Stored data:
*****

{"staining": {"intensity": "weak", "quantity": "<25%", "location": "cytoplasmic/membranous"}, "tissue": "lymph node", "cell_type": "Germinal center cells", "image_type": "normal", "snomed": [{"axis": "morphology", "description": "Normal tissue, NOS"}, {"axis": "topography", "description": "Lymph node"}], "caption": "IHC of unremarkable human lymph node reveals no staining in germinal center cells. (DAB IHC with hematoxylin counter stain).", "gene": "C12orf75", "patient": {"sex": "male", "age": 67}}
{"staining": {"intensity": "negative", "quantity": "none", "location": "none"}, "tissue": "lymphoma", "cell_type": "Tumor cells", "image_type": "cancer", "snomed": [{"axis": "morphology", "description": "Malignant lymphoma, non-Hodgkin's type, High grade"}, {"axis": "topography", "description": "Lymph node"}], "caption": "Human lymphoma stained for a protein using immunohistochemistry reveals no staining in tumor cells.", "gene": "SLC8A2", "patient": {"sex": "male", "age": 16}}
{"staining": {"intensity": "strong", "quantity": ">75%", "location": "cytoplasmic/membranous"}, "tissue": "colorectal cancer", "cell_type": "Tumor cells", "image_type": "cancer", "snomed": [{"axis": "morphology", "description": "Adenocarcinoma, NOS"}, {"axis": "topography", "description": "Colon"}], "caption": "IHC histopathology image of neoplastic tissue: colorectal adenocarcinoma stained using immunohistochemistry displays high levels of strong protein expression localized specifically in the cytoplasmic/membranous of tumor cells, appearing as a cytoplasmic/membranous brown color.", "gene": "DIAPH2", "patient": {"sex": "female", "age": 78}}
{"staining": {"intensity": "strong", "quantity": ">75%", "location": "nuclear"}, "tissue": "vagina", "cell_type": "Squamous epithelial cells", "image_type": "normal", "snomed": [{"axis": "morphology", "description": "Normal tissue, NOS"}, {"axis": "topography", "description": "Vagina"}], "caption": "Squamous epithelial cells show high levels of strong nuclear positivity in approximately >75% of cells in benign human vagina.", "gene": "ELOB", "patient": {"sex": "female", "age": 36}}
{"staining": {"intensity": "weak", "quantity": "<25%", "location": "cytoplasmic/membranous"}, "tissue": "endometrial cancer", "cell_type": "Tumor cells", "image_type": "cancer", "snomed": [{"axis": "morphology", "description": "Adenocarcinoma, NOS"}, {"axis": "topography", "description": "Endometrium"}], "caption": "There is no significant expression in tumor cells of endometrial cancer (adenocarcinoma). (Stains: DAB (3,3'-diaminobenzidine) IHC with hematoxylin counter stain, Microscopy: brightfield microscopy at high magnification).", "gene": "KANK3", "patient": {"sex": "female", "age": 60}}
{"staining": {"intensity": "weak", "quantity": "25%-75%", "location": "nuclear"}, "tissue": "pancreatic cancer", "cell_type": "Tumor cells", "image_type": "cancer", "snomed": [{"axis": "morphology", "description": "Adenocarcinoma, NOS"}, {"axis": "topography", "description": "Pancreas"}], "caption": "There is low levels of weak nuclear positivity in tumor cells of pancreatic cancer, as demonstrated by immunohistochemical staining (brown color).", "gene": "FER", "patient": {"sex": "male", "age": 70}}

*****

» **Task description**: Scan the data above for the word "immunohistochemistry", then copy every line that holds it.

» **Reply to the task**:
{"staining": {"intensity": "negative", "quantity": "none", "location": "none"}, "tissue": "lymphoma", "cell_type": "Tumor cells", "image_type": "cancer", "snomed": [{"axis": "morphology", "description": "Malignant lymphoma, non-Hodgkin's type, High grade"}, {"axis": "topography", "description": "Lymph node"}], "caption": "Human lymphoma stained for a protein using immunohistochemistry reveals no staining in tumor cells.", "gene": "SLC8A2", "patient": {"sex": "male", "age": 16}}
{"staining": {"intensity": "strong", "quantity": ">75%", "location": "cytoplasmic/membranous"}, "tissue": "colorectal cancer", "cell_type": "Tumor cells", "image_type": "cancer", "snomed": [{"axis": "morphology", "description": "Adenocarcinoma, NOS"}, {"axis": "topography", "description": "Colon"}], "caption": "IHC histopathology image of neoplastic tissue: colorectal adenocarcinoma stained using immunohistochemistry displays high levels of strong protein expression localized specifically in the cytoplasmic/membranous of tumor cells, appearing as a cytoplasmic/membranous brown color.", "gene": "DIAPH2", "patient": {"sex": "female", "age": 78}}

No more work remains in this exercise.